→ **ASSIGNMENT**: Every line of the data below that holds the string "lines" needs to be reported.

→ **PROVIDED DATA**:
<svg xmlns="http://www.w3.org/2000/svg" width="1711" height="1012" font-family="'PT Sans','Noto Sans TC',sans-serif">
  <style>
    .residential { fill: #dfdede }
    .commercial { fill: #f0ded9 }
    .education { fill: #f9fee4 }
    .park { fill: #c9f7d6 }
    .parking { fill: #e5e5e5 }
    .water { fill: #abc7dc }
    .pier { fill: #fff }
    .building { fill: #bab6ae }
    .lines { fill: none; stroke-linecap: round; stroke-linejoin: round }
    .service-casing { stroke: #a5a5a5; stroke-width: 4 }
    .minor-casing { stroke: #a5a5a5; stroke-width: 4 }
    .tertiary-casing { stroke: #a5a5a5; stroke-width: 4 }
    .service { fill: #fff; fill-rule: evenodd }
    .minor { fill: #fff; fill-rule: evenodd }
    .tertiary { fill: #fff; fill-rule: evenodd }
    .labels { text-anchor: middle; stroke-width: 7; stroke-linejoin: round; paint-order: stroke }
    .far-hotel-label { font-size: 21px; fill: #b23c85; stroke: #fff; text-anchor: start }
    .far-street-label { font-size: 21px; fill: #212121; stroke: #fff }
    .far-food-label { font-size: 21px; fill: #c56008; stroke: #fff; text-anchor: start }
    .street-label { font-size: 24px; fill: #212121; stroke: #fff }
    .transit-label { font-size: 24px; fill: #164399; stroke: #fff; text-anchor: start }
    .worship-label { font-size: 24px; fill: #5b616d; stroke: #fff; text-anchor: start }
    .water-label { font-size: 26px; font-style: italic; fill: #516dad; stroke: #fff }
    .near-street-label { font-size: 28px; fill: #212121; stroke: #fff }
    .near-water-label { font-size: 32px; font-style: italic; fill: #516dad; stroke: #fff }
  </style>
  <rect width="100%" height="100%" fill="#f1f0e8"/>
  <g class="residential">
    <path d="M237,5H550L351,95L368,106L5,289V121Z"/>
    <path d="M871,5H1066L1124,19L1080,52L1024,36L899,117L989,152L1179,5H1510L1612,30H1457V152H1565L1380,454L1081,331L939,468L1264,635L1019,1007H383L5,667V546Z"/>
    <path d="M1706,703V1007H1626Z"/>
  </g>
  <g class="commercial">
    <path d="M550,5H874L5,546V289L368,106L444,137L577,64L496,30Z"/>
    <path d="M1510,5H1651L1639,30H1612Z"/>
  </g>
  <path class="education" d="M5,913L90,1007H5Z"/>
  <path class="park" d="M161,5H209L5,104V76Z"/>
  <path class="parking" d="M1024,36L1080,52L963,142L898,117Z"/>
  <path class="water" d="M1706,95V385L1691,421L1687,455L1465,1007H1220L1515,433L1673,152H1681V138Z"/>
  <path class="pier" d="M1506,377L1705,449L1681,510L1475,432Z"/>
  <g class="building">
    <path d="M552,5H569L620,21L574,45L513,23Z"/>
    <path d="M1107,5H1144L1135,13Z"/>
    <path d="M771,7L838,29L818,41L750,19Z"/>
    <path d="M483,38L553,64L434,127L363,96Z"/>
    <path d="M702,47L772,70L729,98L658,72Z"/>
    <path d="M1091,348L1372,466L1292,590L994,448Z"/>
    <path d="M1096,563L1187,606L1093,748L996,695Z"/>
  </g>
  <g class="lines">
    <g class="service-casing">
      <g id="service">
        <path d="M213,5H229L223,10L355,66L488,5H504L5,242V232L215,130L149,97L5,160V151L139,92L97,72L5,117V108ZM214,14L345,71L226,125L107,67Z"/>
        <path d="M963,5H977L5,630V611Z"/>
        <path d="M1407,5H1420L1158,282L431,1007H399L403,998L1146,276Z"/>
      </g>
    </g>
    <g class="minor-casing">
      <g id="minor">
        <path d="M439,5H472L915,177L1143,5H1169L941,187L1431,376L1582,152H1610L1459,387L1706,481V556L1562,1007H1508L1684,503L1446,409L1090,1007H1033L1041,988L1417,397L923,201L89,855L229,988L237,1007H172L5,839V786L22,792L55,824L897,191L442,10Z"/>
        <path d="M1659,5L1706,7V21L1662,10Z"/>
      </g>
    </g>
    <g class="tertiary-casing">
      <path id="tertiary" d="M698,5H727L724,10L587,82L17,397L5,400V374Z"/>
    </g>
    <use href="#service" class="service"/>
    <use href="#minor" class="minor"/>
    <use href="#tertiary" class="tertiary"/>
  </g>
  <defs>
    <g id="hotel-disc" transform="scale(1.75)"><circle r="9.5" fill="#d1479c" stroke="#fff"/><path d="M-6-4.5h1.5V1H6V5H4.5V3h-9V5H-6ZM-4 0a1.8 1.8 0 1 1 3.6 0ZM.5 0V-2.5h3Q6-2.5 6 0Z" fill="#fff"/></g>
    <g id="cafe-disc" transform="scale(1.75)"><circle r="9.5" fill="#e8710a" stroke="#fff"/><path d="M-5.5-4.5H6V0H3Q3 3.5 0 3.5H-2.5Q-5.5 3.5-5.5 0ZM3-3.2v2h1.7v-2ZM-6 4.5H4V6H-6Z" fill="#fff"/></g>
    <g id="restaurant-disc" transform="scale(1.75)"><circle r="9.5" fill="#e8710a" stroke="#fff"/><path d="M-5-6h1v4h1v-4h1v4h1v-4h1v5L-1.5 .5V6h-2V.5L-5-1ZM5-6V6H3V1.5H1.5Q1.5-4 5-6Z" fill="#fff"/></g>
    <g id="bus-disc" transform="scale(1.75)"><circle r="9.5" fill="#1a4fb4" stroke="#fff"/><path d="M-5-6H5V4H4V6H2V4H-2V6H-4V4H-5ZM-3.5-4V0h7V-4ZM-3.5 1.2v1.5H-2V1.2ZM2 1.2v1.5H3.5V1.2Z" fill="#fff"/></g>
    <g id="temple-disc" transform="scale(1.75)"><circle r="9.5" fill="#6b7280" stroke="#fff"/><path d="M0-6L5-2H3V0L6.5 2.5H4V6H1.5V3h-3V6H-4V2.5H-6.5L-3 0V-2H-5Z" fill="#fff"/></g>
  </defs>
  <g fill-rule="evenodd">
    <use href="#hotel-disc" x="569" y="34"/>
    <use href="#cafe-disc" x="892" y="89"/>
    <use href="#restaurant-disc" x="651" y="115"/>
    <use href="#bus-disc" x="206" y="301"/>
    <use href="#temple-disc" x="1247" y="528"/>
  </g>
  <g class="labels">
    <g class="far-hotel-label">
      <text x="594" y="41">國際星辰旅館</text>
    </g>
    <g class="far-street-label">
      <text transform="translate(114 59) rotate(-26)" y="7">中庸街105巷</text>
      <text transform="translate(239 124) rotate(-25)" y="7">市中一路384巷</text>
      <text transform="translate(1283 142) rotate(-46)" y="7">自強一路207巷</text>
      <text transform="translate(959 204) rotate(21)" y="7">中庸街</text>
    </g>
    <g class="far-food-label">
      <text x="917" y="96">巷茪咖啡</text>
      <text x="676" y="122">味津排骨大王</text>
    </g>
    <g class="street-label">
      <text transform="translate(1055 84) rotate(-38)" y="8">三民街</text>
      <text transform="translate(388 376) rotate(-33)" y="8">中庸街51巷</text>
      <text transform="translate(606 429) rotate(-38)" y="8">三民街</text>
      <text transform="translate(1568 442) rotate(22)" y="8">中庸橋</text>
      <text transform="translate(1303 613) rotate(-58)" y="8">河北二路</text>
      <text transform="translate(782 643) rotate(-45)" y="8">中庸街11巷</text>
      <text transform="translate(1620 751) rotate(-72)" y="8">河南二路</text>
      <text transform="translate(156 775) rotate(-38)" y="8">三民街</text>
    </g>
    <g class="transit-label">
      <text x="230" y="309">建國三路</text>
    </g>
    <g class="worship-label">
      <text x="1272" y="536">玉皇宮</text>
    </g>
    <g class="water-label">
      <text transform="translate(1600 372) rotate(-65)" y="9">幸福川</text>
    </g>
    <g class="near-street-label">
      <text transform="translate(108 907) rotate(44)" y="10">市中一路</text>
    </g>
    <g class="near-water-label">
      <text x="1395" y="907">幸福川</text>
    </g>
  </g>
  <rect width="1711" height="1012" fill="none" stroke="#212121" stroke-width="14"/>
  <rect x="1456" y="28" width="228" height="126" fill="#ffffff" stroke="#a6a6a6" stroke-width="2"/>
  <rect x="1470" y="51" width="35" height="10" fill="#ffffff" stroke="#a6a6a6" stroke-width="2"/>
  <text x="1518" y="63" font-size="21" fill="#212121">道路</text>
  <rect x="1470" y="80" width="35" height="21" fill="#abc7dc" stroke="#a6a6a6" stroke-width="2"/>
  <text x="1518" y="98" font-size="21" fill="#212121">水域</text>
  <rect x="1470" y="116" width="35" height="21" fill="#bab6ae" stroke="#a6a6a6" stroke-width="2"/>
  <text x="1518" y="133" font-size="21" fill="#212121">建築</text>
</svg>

→ **EXERCISE RESPONSE**:
    .lines { fill: none; stroke-linecap: round; stroke-linejoin: round }
  <g class="lines">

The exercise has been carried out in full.